Buffy balaya la foule du regard. Apercevant un homme accoudé à la rambarde de la mezzanine, au-dessus d’elle, elle se renfrogna.

— Je reviens dans une minute, promit-elle.

— Ça va, lui assura Willow. Je m’en sortirai toute seule.

Buffy sourit et secoua la tête.

— J’ai dit : je reviens dans une minute, insista-t-elle.

Elle ignorait si Willow l’avait entendue ou non. Quand elle plongea à nouveau dans la foule, la jeune fille, la tête baissée, répétait d’un air pensif : « Profite du moment présent… »

Il ne fallut pas longtemps à Buffy pour trouver l’escalier. Elle monta jusqu’à la mezzanine et se faufila le long de la rambarde. L’air nonchalant, elle s’y accouda sans jeter un regard à Giles.

— Alors comme ça, vous aimez faire la fête avec les étudiants, plaisanta Buffy. Vous n’êtes pas un peu vieux ?

— Si vous croyez que ça m’amuse, répondit sèchement Giles, les yeux rivés sur la scène. Regarder se déhancher des jeunes gens déguisés en clowns ne correspond pas à mon idée d’une soirée agréable. Je préférerais être chez moi avec un bon livre et une infusion.

Buffy leva les yeux au ciel.

— Vous êtes un vrai boute-en-train !

— Ce genre d’endroit est un parfait terrain de chasse pour les vampires, l’admonesta Giles.

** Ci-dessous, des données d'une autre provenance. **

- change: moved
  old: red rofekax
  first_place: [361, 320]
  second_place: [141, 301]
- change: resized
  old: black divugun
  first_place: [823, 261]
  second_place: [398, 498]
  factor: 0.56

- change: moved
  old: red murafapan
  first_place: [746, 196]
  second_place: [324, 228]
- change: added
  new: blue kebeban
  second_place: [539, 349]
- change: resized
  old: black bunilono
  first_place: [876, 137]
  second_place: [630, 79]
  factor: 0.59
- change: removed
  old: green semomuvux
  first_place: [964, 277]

Il fait sombre, les gens se conduisent bizarrement… Et puis, je me doutais que vous viendriez. Vous devez comprendre que…

— Que la Moisson est proche, je sais. Votre ami me l’a déjà dit.

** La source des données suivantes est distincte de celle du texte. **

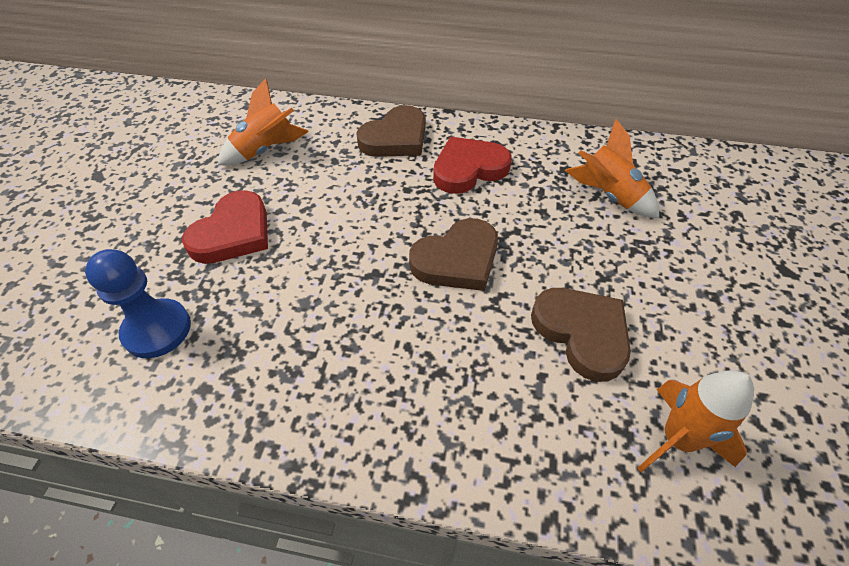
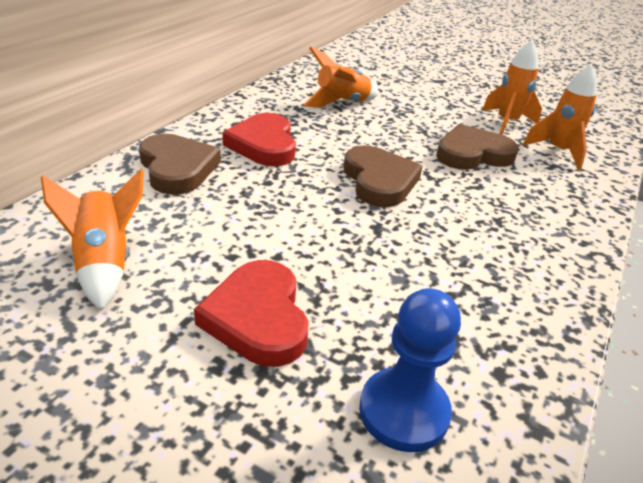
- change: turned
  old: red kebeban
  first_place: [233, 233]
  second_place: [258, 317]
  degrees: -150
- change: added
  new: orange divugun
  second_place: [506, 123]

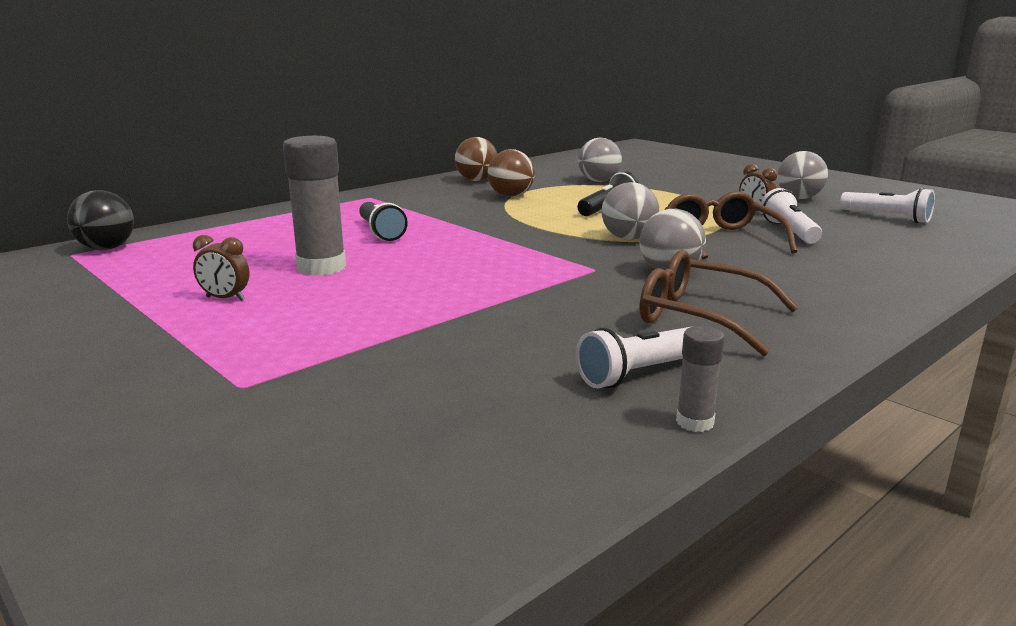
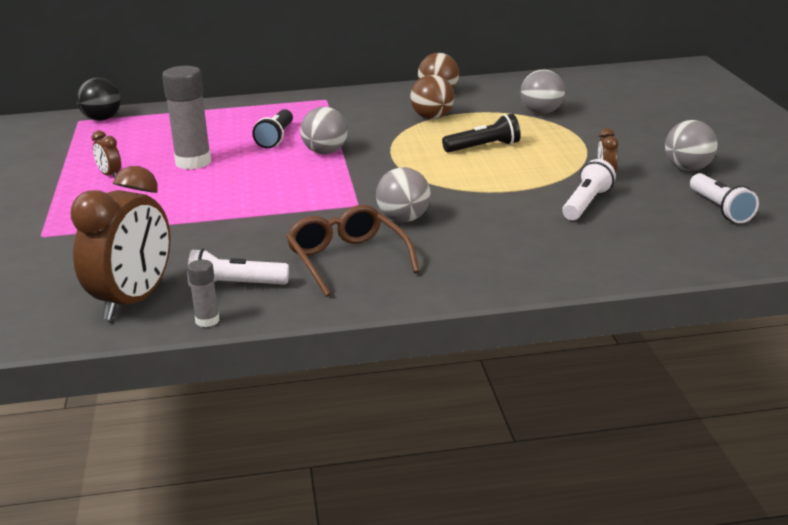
- change: added
  new: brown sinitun
  second_place: [133, 302]
- change: moved
  old: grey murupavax
  first_place: [628, 238]
  second_place: [325, 152]
- change: removed
  old: brown murafapan
  first_place: [721, 239]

Giles fut pris au dépourvu par cette remarque. Etonné, il dévisagea Buffy.

— De quoi parlez-vous ?

— De la Moisson, répéta la jeune fille plus lentement. J’espère que ça signifie quelque chose pour vous, parce que moi…

— Qui vous a dit ça ?

Buffy se remémora la confrontation dans la ruelle.

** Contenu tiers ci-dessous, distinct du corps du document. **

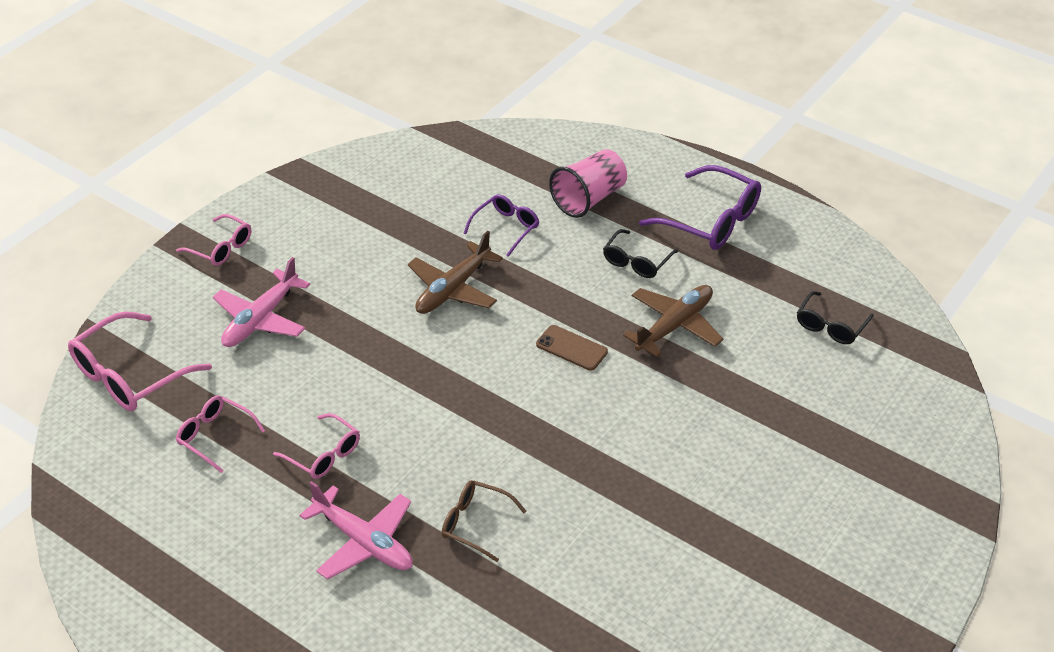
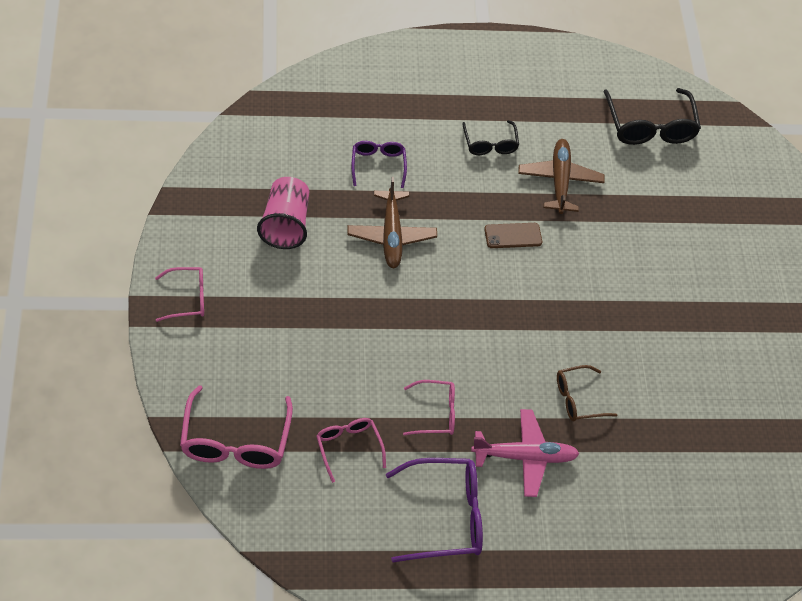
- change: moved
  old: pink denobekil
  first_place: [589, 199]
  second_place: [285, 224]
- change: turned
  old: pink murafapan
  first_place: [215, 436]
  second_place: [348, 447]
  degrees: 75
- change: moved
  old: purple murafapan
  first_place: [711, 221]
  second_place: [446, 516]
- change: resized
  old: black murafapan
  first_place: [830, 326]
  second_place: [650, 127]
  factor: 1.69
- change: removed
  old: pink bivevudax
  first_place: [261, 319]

— Un type, sur le chemin pour venir ici. Grand, plutôt séduisant. Je pensais que vous le connaissiez.

— Non. La Moisson ? marmonna-t-il. A-t-il ajouté autre chose ?

— Il a parlé de la bouche de l’enfer, je crois. Je ne me sentais pas à l’aise en sa présence.

Un moment, Buffy et Giles contemplèrent en silence les jeunes gens qui se trémoussaient sur la piste de danse.

— Regardez ça, soupira le bibliothécaire, agacé. Les innocents ! Ils n’ont pas conscience du danger qui les entoure.

— Les bienheureux, corrigea Buffy.

— Vous avez peut-être raison. Il se peut que je m’inquiète pour rien, et qu’aucun événement ne se prépare, concéda Giles. Après tout, vous n’avez pas commencé à faire des cauchemars…

Une ombre passa sur le visage de Buffy, qui ne répondit pas.